WHAT THIS TASK INVOLVES:
Render every line of the material below as a JSON list of strings, one string per line, with blank lines omitted.
## begin DATA ENTRIES
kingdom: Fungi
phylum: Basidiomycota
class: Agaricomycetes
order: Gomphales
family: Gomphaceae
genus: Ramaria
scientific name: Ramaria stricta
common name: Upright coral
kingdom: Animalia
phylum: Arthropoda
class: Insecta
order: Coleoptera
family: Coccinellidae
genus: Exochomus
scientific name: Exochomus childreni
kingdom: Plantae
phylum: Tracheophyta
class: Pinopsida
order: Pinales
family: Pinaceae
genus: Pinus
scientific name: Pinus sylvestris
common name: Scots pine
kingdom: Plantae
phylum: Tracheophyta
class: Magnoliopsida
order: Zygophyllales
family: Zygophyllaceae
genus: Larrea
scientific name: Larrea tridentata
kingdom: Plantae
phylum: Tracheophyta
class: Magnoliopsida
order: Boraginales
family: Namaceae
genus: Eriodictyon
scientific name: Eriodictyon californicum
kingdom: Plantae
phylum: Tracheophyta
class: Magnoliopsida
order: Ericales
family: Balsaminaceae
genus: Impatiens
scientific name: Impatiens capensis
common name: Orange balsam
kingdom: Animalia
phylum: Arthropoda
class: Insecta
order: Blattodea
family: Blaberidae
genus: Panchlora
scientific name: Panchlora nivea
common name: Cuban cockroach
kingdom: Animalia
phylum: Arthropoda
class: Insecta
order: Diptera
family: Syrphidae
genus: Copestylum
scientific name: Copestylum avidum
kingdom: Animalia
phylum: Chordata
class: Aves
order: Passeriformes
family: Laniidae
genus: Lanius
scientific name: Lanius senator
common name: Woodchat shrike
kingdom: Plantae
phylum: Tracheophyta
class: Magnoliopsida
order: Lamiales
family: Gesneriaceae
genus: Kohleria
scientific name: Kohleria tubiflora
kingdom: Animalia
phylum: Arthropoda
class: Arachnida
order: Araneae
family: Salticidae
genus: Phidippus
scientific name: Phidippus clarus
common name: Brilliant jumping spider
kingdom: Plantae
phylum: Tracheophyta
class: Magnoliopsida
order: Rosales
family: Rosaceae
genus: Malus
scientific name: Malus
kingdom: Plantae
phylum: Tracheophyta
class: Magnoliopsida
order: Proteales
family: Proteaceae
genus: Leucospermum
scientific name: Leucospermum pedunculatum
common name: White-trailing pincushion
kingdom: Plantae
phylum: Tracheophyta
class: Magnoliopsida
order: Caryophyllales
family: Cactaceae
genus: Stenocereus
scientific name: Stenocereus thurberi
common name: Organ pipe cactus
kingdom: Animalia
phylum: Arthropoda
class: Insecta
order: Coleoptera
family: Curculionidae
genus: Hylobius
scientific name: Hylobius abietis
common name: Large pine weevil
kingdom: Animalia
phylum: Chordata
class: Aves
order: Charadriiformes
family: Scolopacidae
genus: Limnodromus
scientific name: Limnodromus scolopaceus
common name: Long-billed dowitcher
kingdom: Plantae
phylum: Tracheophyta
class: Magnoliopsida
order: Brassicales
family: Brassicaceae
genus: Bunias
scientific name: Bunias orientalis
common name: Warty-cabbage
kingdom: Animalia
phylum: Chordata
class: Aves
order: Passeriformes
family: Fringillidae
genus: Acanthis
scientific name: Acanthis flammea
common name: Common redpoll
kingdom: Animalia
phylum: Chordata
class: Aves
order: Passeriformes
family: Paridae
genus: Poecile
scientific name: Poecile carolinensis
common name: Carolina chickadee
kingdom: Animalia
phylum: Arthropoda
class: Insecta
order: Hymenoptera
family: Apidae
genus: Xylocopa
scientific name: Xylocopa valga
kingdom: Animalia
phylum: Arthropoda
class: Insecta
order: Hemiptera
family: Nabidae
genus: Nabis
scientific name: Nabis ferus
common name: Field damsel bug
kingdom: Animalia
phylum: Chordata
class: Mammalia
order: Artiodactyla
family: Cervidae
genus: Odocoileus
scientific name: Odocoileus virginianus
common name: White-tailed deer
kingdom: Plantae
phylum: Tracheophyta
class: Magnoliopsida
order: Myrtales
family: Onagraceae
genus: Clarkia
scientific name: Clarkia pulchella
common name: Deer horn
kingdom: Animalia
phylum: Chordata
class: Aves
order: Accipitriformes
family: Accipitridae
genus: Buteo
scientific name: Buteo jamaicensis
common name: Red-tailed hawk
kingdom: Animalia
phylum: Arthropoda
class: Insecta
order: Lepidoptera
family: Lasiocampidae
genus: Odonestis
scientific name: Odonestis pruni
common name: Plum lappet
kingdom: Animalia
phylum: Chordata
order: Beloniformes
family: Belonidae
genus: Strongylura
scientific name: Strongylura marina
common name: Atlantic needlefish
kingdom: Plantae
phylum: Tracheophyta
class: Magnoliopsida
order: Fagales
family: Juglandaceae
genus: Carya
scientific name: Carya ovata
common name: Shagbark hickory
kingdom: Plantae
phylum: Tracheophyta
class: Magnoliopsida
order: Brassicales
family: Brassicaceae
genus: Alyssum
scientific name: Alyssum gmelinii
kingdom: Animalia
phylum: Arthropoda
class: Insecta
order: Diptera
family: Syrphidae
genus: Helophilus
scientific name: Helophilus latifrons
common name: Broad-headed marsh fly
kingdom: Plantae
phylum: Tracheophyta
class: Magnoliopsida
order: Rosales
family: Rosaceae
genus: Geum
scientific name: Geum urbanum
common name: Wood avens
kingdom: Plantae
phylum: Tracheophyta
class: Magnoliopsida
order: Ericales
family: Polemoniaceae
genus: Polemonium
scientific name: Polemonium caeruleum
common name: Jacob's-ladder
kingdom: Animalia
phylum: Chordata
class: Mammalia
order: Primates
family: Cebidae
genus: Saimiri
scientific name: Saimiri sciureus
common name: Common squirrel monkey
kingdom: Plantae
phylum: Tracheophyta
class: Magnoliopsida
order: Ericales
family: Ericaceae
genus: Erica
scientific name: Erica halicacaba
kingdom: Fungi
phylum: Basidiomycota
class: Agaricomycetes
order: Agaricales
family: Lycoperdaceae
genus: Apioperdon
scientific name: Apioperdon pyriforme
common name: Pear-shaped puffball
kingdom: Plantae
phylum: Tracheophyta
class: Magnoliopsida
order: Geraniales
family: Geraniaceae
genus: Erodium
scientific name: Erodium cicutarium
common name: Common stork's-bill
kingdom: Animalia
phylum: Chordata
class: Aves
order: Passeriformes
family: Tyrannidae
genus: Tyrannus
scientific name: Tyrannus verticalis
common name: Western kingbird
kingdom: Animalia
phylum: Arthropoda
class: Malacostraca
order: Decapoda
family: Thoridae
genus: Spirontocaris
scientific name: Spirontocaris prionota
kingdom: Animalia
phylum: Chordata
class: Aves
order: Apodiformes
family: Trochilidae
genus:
## end DATA ENTRIES
SOLUTION TO THIS EXERCISE:
[
  "kingdom: Fungi",
  "phylum: Basidiomycota",
  "class: Agaricomycetes",
  "order: Gomphales",
  "family: Gomphaceae",
  "genus: Ramaria",
  "scientific name: Ramaria stricta",
  "common name: Upright coral",
  "kingdom: Animalia",
  "phylum: Arthropoda",
  "class: Insecta",
  "order: Coleoptera",
  "family: Coccinellidae",
  "genus: Exochomus",
  "scientific name: Exochomus childreni",
  "kingdom: Plantae",
  "phylum: Tracheophyta",
  "class: Pinopsida",
  "order: Pinales",
  "family: Pinaceae",
  "genus: Pinus",
  "scientific name: Pinus sylvestris",
  "common name: Scots pine",
  "kingdom: Plantae",
  "phylum: Tracheophyta",
  "class: Magnoliopsida",
  "order: Zygophyllales",
  "family: Zygophyllaceae",
  "genus: Larrea",
  "scientific name: Larrea tridentata",
  "kingdom: Plantae",
  "phylum: Tracheophyta",
  "class: Magnoliopsida",
  "order: Boraginales",
  "family: Namaceae",
  "genus: Eriodictyon",
  "scientific name: Eriodictyon californicum",
  "kingdom: Plantae",
  "phylum: Tracheophyta",
  "class: Magnoliopsida",
  "order: Ericales",
  "family: Balsaminaceae",
  "genus: Impatiens",
  "scientific name: Impatiens capensis",
  "common name: Orange balsam",
  "kingdom: Animalia",
  "phylum: Arthropoda",
  "class: Insecta",
  "order: Blattodea",
  "family: Blaberidae",
  "genus: Panchlora",
  "scientific name: Panchlora nivea",
  "common name: Cuban cockroach",
  "kingdom: Animalia",
  "phylum: Arthropoda",
  "class: Insecta",
  "order: Diptera",
  "family: Syrphidae",
  "genus: Copestylum",
  "scientific name: Copestylum avidum",
  "kingdom: Animalia",
  "phylum: Chordata",
  "class: Aves",
  "order: Passeriformes",
  "family: Laniidae",
  "genus: Lanius",
  "scientific name: Lanius senator",
  "common name: Woodchat shrike",
  "kingdom: Plantae",
  "phylum: Tracheophyta",
  "class: Magnoliopsida",
  "order: Lamiales",
  "family: Gesneriaceae",
  "genus: Kohleria",
  "scientific name: Kohleria tubiflora",
  "kingdom: Animalia",
  "phylum: Arthropoda",
  "class: Arachnida",
  "order: Araneae",
  "family: Salticidae",
  "genus: Phidippus",
  "scientific name: Phidippus clarus",
  "common name: Brilliant jumping spider",
  "kingdom: Plantae",
  "phylum: Tracheophyta",
  "class: Magnoliopsida",
  "order: Rosales",
  "family: Rosaceae",
  "genus: Malus",
  "scientific name: Malus",
  "kingdom: Plantae",
  "phylum: Tracheophyta",
  "class: Magnoliopsida",
  "order: Proteales",
  "family: Proteaceae",
  "genus: Leucospermum",
  "scientific name: Leucospermum pedunculatum",
  "common name: White-trailing pincushion",
  "kingdom: Plantae",
  "phylum: Tracheophyta",
  "class: Magnoliopsida",
  "order: Caryophyllales",
  "family: Cactaceae",
  "genus: Stenocereus",
  "scientific name: Stenocereus thurberi",
  "common name: Organ pipe cactus",
  "kingdom: Animalia",
  "phylum: Arthropoda",
  "class: Insecta",
  "order: Coleoptera",
  "family: Curculionidae",
  "genus: Hylobius",
  "scientific name: Hylobius abietis",
  "common name: Large pine weevil",
  "kingdom: Animalia",
  "phylum: Chordata",
  "class: Aves",
  "order: Charadriiformes",
  "family: Scolopacidae",
  "genus: Limnodromus",
  "scientific name: Limnodromus scolopaceus",
  "common name: Long-billed dowitcher",
  "kingdom: Plantae",
  "phylum: Tracheophyta",
  "class: Magnoliopsida",
  "order: Brassicales",
  "family: Brassicaceae",
  "genus: Bunias",
  "scientific name: Bunias orientalis",
  "common name: Warty-cabbage",
  "kingdom: Animalia",
  "phylum: Chordata",
  "class: Aves",
  "order: Passeriformes",
  "family: Fringillidae",
  "genus: Acanthis",
  "scientific name: Acanthis flammea",
  "common name: Common redpoll",
  "kingdom: Animalia",
  "phylum: Chordata",
  "class: Aves",
  "order: Passeriformes",
  "family: Paridae",
  "genus: Poecile",
  "scientific name: Poecile carolinensis",
  "common name: Carolina chickadee",
  "kingdom: Animalia",
  "phylum: Arthropoda",
  "class: Insecta",
  "order: Hymenoptera",
  "family: Apidae",
  "genus: Xylocopa",
  "scientific name: Xylocopa valga",
  "kingdom: Animalia",
  "phylum: Arthropoda",
  "class: Insecta",
  "order: Hemiptera",
  "family: Nabidae",
  "genus: Nabis",
  "scientific name: Nabis ferus",
  "common name: Field damsel bug",
  "kingdom: Animalia",
  "phylum: Chordata",
  "class: Mammalia",
  "order: Artiodactyla",
  "family: Cervidae",
  "genus: Odocoileus",
  "scientific name: Odocoileus virginianus",
  "common name: White-tailed deer",
  "kingdom: Plantae",
  "phylum: Tracheophyta",
  "class: Magnoliopsida",
  "order: Myrtales",
  "family: Onagraceae",
  "genus: Clarkia",
  "scientific name: Clarkia pulchella",
  "common name: Deer horn",
  "kingdom: Animalia",
  "phylum: Chordata",
  "class: Aves",
  "order: Accipitriformes",
  "family: Accipitridae",
  "genus: Buteo",
  "scientific name: Buteo jamaicensis",
  "common name: Red-tailed hawk",
  "kingdom: Animalia",
  "phylum: Arthropoda",
  "class: Insecta",
  "order: Lepidoptera",
  "family: Lasiocampidae",
  "genus: Odonestis",
  "scientific name: Odonestis pruni",
  "common name: Plum lappet",
  "kingdom: Animalia",
  "phylum: Chordata",
  "order: Beloniformes",
  "family: Belonidae",
  "genus: Strongylura",
  "scientific name: Strongylura marina",
  "common name: Atlantic needlefish",
  "kingdom: Plantae",
  "phylum: Tracheophyta",
  "class: Magnoliopsida",
  "order: Fagales",
  "family: Juglandaceae",
  "genus: Carya",
  "scientific name: Carya ovata",
  "common name: Shagbark hickory",
  "kingdom: Plantae",
  "phylum: Tracheophyta",
  "class: Magnoliopsida",
  "order: Brassicales",
  "family: Brassicaceae",
  "genus: Alyssum",
  "scientific name: Alyssum gmelinii",
  "kingdom: Animalia",
  "phylum: Arthropoda",
  "class: Insecta",
  "order: Diptera",
  "family: Syrphidae",
  "genus: Helophilus",
  "scientific name: Helophilus latifrons",
  "common name: Broad-headed marsh fly",
  "kingdom: Plantae",
  "phylum: Tracheophyta",
  "class: Magnoliopsida",
  "order: Rosales",
  "family: Rosaceae",
  "genus: Geum",
  "scientific name: Geum urbanum",
  "common name: Wood avens",
  "kingdom: Plantae",
  "phylum: Tracheophyta",
  "class: Magnoliopsida",
  "order: Ericales",
  "family: Polemoniaceae",
  "genus: Polemonium",
  "scientific name: Polemonium caeruleum",
  "common name: Jacob's-ladder",
  "kingdom: Animalia",
  "phylum: Chordata",
  "class: Mammalia",
  "order: Primates",
  "family: Cebidae",
  "genus: Saimiri",
  "scientific name: Saimiri sciureus",
  "common name: Common squirrel monkey",
  "kingdom: Plantae",
  "phylum: Tracheophyta",
  "class: Magnoliopsida",
  "order: Ericales",
  "family: Ericaceae",
  "genus: Erica",
  "scientific name: Erica halicacaba",
  "kingdom: Fungi",
  "phylum: Basidiomycota",
  "class: Agaricomycetes",
  "order: Agaricales",
  "family: Lycoperdaceae",
  "genus: Apioperdon",
  "scientific name: Apioperdon pyriforme",
  "common name: Pear-shaped puffball",
  "kingdom: Plantae",
  "phylum: Tracheophyta",
  "class: Magnoliopsida",
  "order: Geraniales",
  "family: Geraniaceae",
  "genus: Erodium",
  "scientific name: Erodium cicutarium",
  "common name: Common stork's-bill",
  "kingdom: Animalia",
  "phylum: Chordata",
  "class: Aves",
  "order: Passeriformes",
  "family: Tyrannidae",
  "genus: Tyrannus",
  "scientific name: Tyrannus verticalis",
  "common name: Western kingbird",
  "kingdom: Animalia",
  "phylum: Arthropoda",
  "class: Malacostraca",
  "order: Decapoda",
  "family: Thoridae",
  "genus: Spirontocaris",
  "scientific name: Spirontocaris prionota",
  "kingdom: Animalia",
  "phylum: Chordata",
  "class: Aves",
  "order: Apodiformes",
  "family: Trochilidae",
  "genus:"
]